Instruction — From the listing below, return every line with the string "owner" in it.

########################################

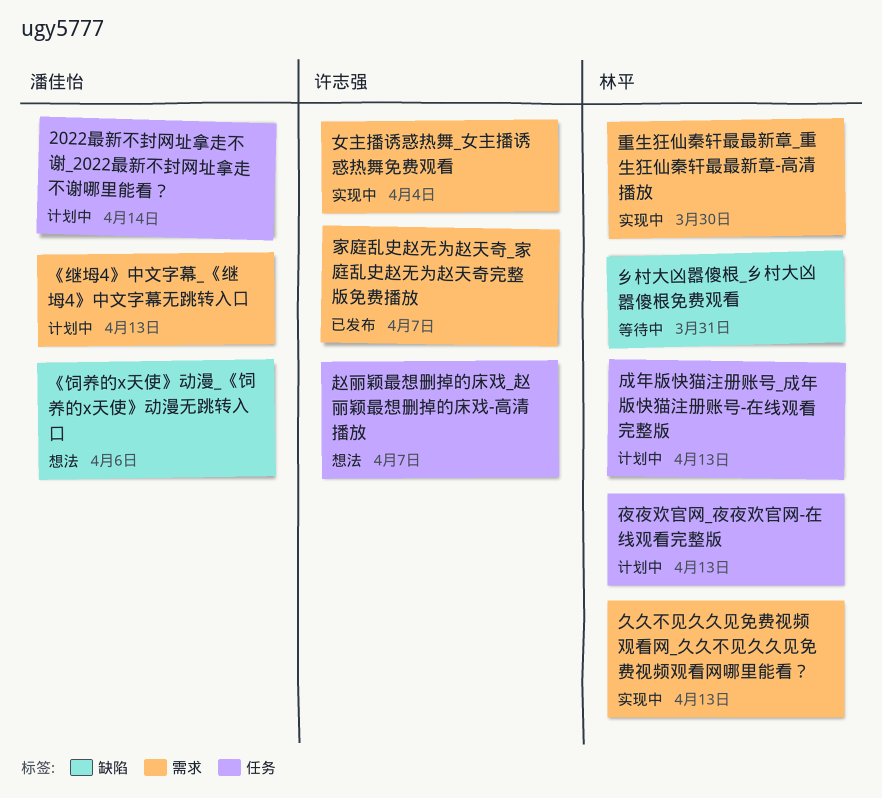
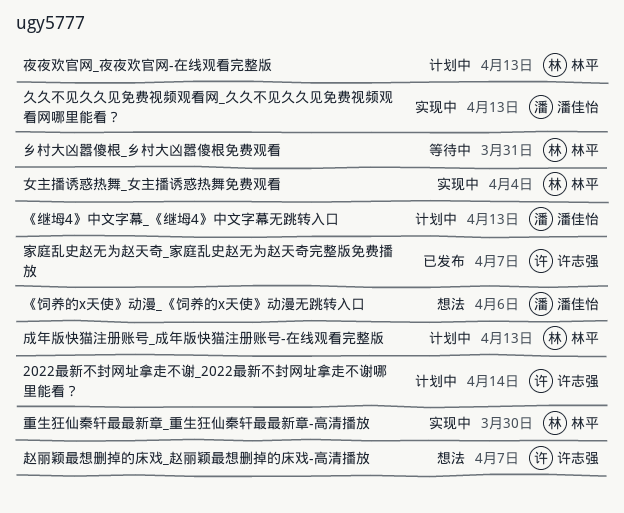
2022最新不封网址拿走不谢_2022最新不封网址拿走不谢哪里能看？, owner: 潘佳怡 -> 许志强
久久不见久久见免费视频观看网_久久不见久久见免费视频观看网哪里能看？, owner: 林平 -> 潘佳怡
女主播诱惑热舞_女主播诱惑热舞免费观看, owner: 许志强 -> 林平

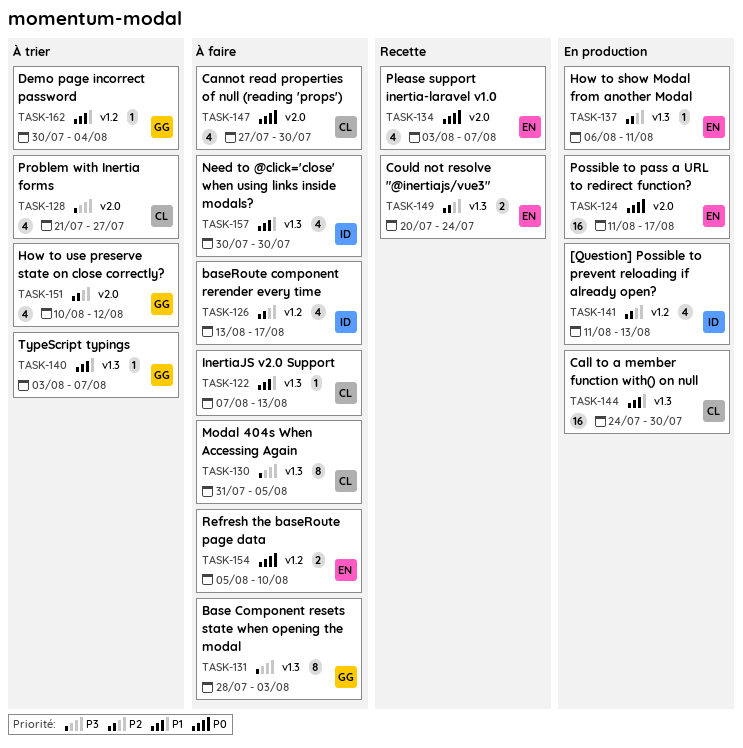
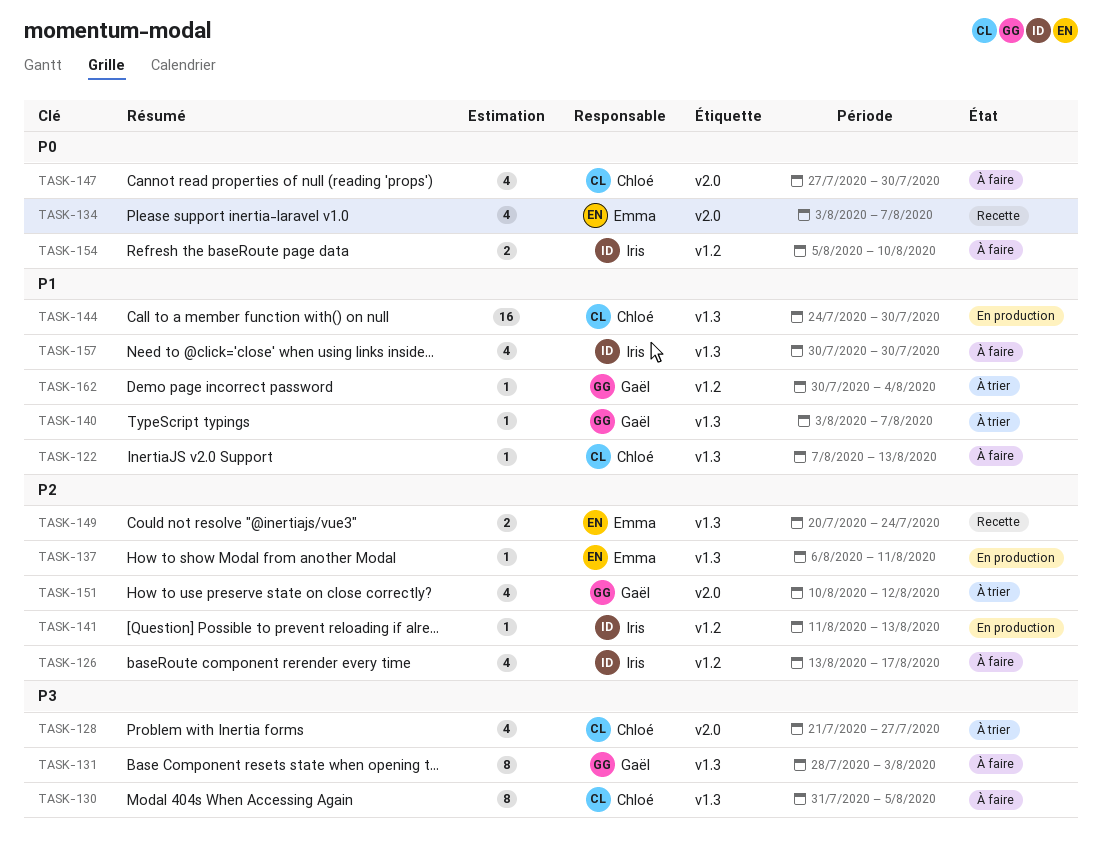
TASK-124: present -> none
TASK-141, estimate: 4 -> 1
TASK-154, owner: Emma -> Iris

########################################

Response below —
2022最新不封网址拿走不谢_2022最新不封网址拿走不谢哪里能看？, owner: 潘佳怡 -> 许志强
久久不见久久见免费视频观看网_久久不见久久见免费视频观看网哪里能看？, owner: 林平 -> 潘佳怡
女主播诱惑热舞_女主播诱惑热舞免费观看, owner: 许志强 -> 林平
TASK-154, owner: Emma -> Iris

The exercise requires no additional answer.